START Entries provided

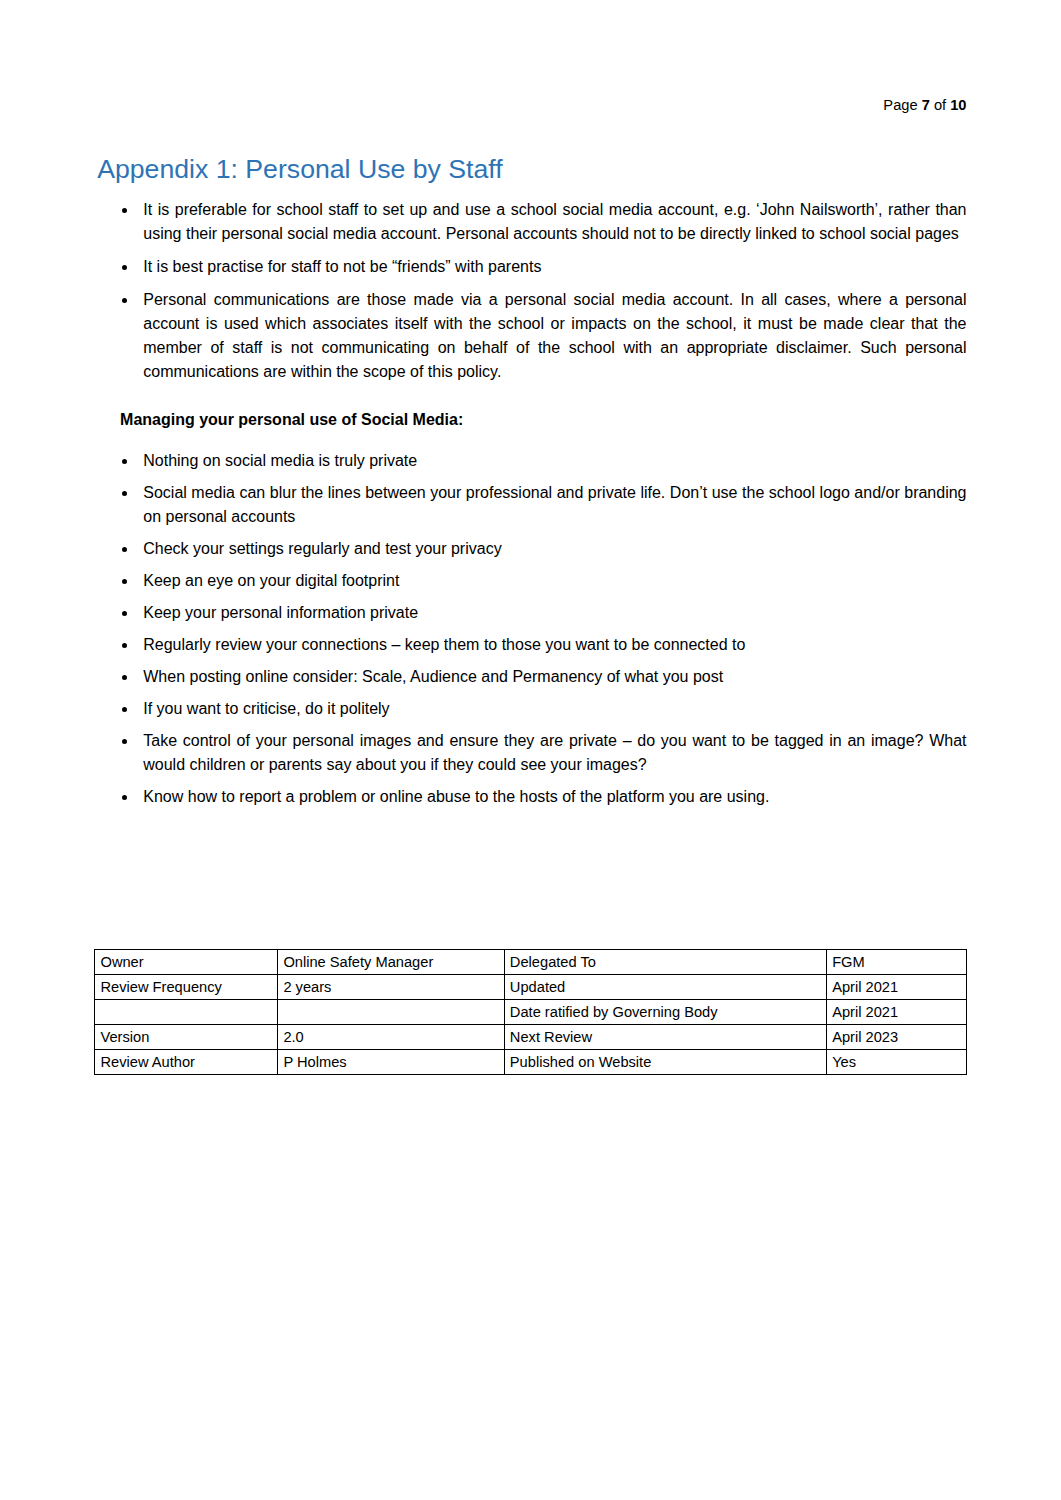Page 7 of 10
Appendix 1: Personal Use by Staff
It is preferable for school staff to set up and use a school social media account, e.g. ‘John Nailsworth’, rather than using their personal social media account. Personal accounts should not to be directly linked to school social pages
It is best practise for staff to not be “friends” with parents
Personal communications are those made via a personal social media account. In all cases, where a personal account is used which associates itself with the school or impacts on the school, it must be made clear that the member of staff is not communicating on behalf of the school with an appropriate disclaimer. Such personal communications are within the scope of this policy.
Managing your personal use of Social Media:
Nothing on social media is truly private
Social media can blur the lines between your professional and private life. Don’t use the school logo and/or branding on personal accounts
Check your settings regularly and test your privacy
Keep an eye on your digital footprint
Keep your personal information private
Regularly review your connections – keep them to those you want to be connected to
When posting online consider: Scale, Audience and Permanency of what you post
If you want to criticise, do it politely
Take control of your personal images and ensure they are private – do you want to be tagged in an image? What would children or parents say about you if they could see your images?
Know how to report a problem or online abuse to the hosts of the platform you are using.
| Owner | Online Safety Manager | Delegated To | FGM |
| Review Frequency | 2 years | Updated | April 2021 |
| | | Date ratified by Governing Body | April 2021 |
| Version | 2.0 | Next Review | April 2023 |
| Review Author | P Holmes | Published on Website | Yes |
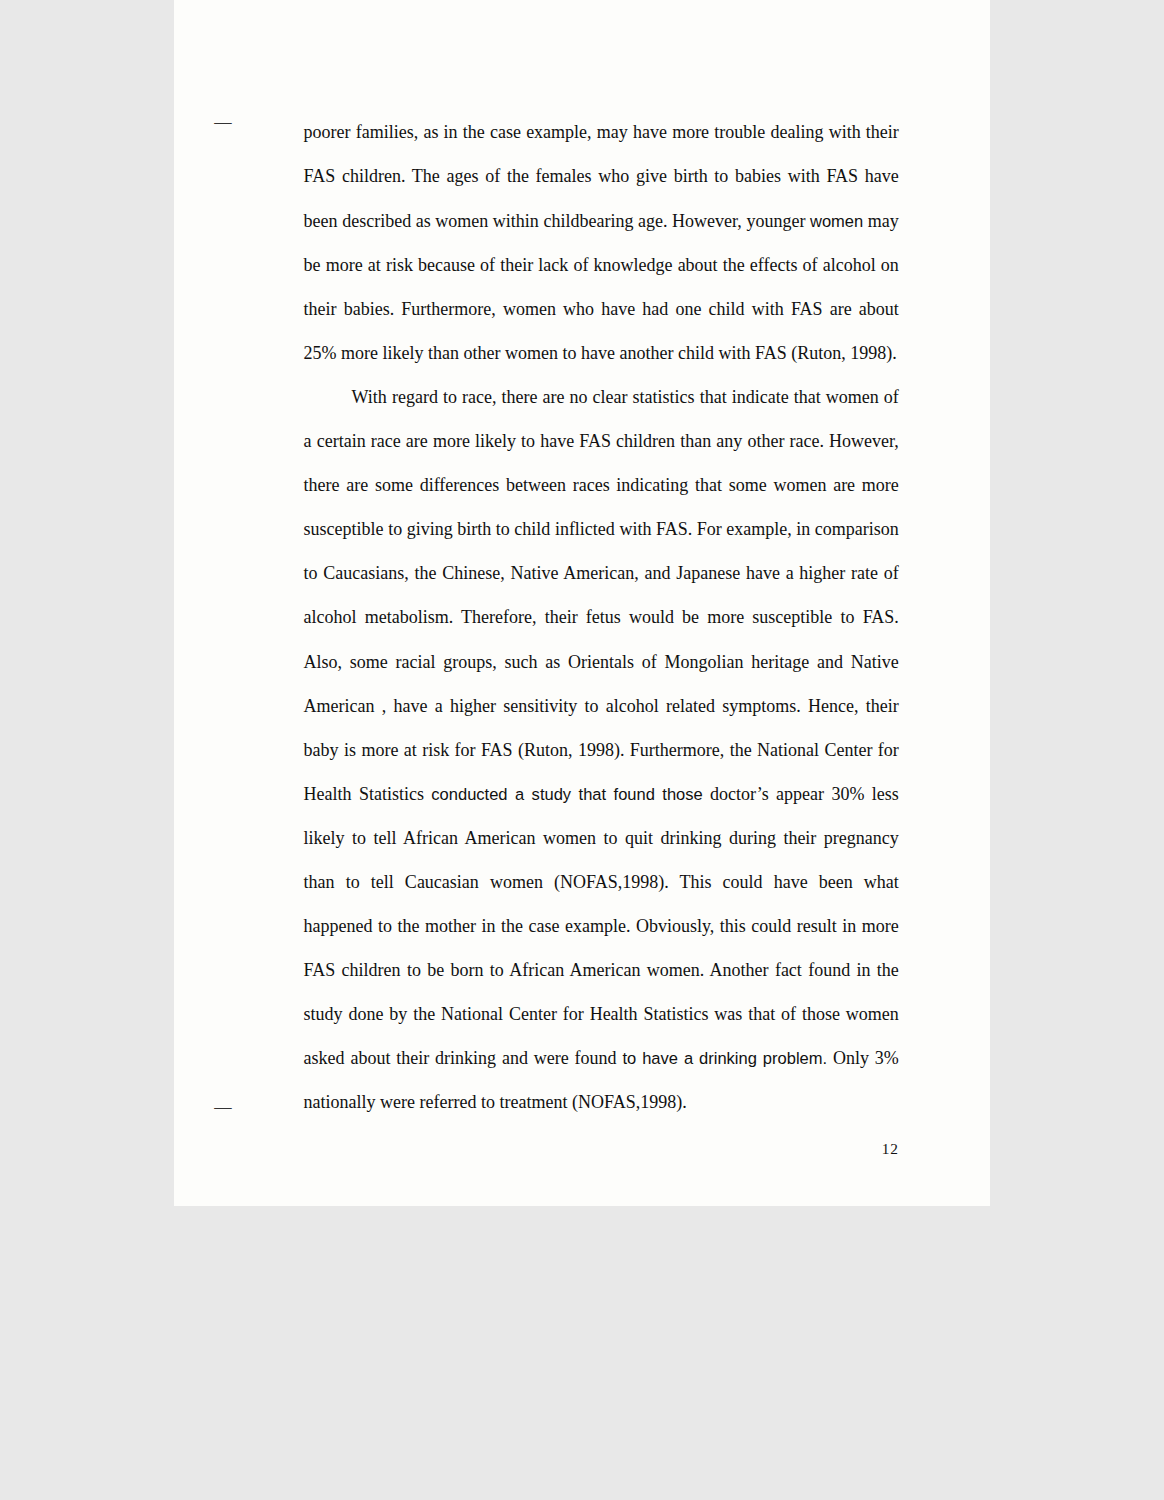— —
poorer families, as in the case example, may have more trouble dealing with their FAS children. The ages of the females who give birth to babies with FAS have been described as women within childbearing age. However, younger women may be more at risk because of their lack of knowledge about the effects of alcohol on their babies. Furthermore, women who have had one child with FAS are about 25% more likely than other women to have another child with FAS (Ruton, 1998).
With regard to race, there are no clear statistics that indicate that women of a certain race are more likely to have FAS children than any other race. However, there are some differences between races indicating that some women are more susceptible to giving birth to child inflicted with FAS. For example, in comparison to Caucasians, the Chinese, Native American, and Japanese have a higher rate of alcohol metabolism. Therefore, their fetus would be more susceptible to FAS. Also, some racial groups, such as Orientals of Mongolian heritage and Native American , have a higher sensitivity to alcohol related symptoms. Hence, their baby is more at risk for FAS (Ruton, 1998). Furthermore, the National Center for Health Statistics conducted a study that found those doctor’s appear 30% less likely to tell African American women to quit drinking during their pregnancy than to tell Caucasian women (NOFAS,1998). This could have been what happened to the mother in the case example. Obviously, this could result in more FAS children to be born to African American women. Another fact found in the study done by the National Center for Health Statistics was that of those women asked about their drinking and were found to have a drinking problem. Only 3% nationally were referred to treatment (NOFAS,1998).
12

END Entries provided

#### [Your objective]
The records are given above. Copy each line in them that holds "April".

#### [Reply to the exercise]
| Review Frequency | 2 years | Updated | April 2021 |
| | | Date ratified by Governing Body | April 2021 |
| Version | 2.0 | Next Review | April 2023 |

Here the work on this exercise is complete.